(The problem) Retype all of the data below character for character, omitting the pictures.

**** The data ****

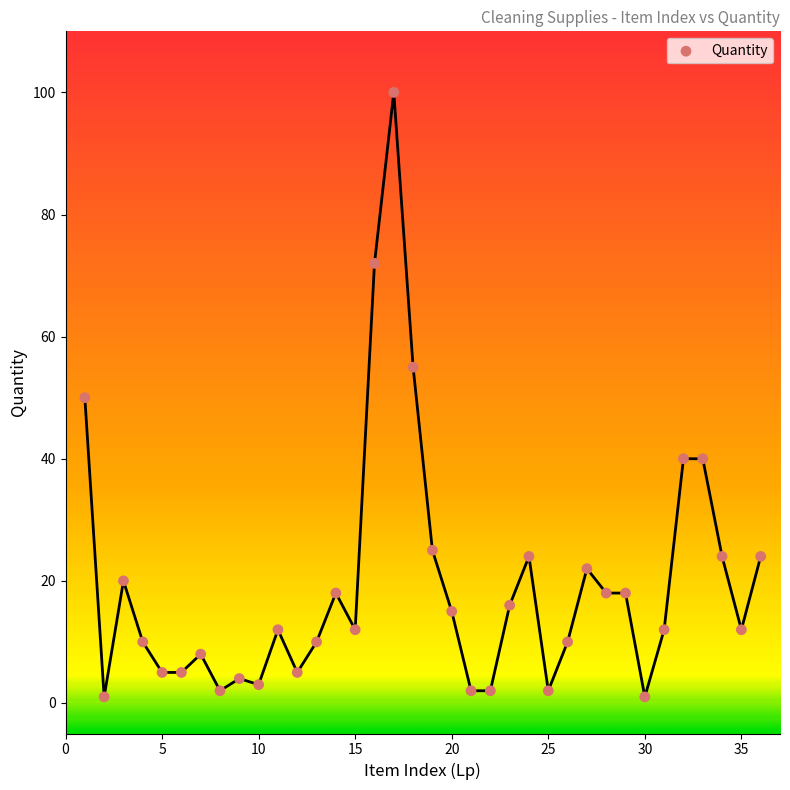

What is the range of Y values (max minus min)?

99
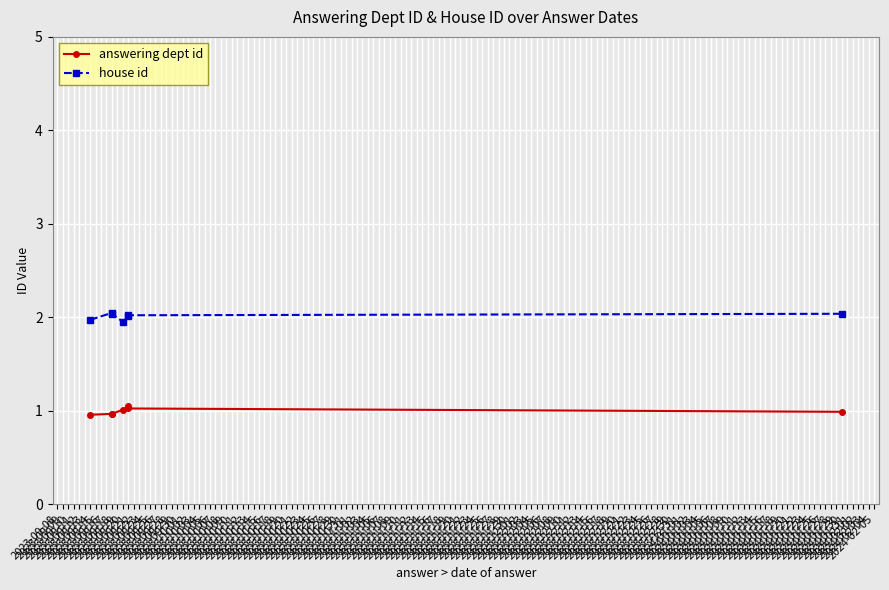

What is the value of the answering dept id point at the 2nd from the left?

1.0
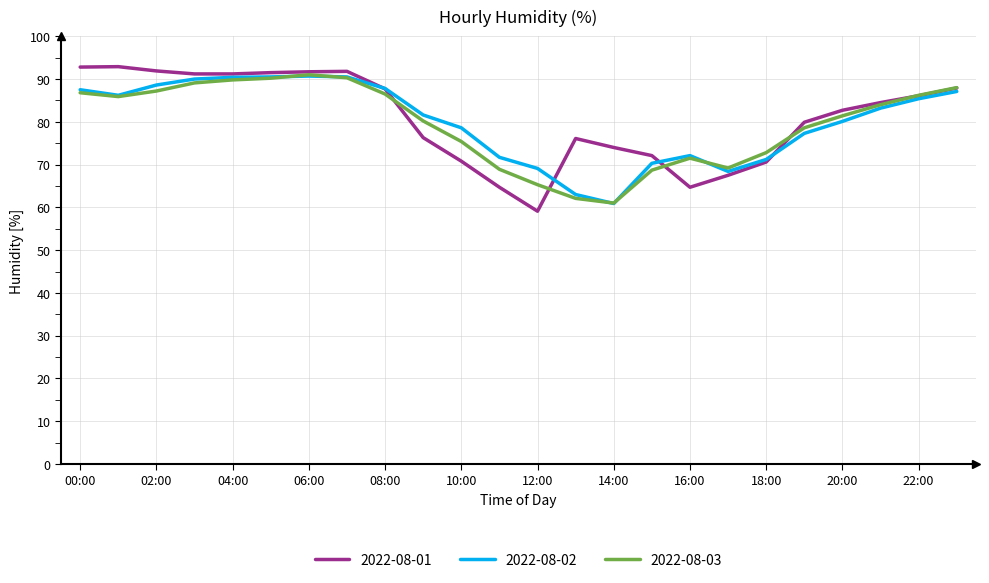

What is the sum of all 2022-08-02 values?

1922.2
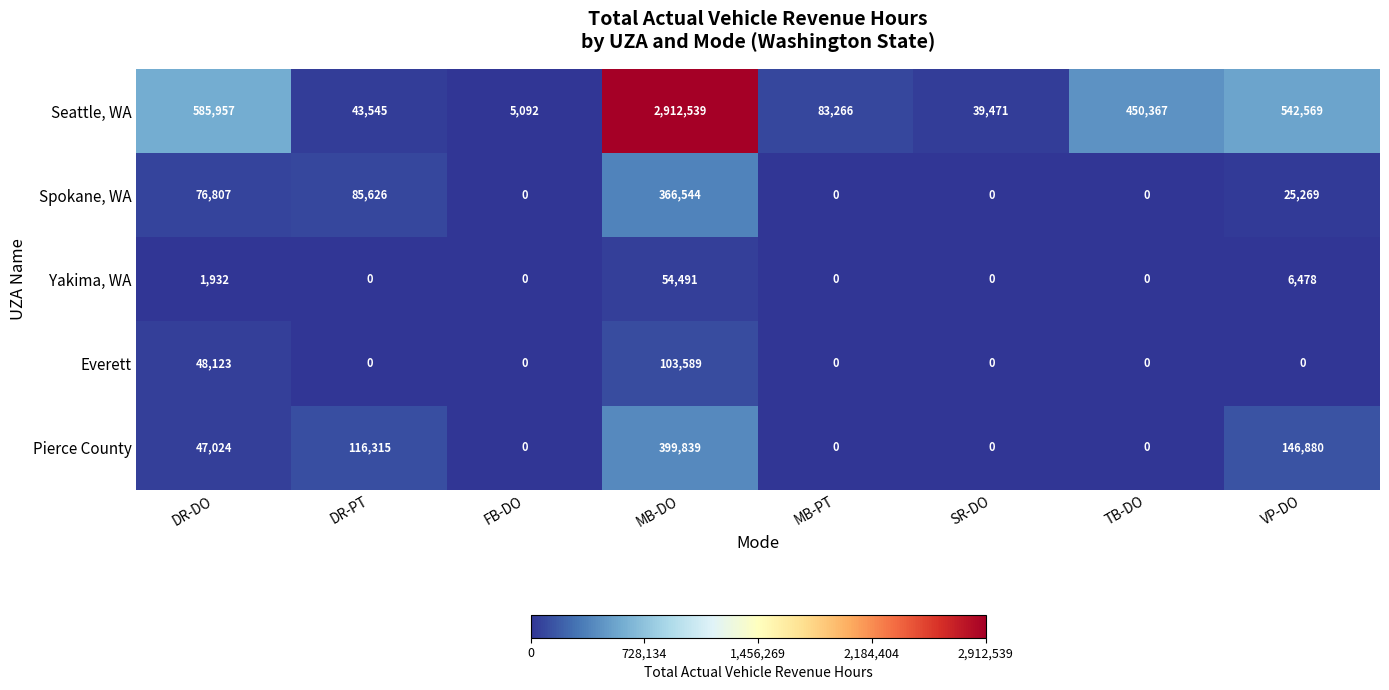

What value does the Seattle, WA series have at SR-DO?

39471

****

(Exercise solution)
What is the range of Y values (max minus min)?

99

What is the value of the answering dept id point at the 2nd from the left?

1.0

What is the sum of all 2022-08-02 values?

1922.2

What value does the Seattle, WA series have at SR-DO?

39471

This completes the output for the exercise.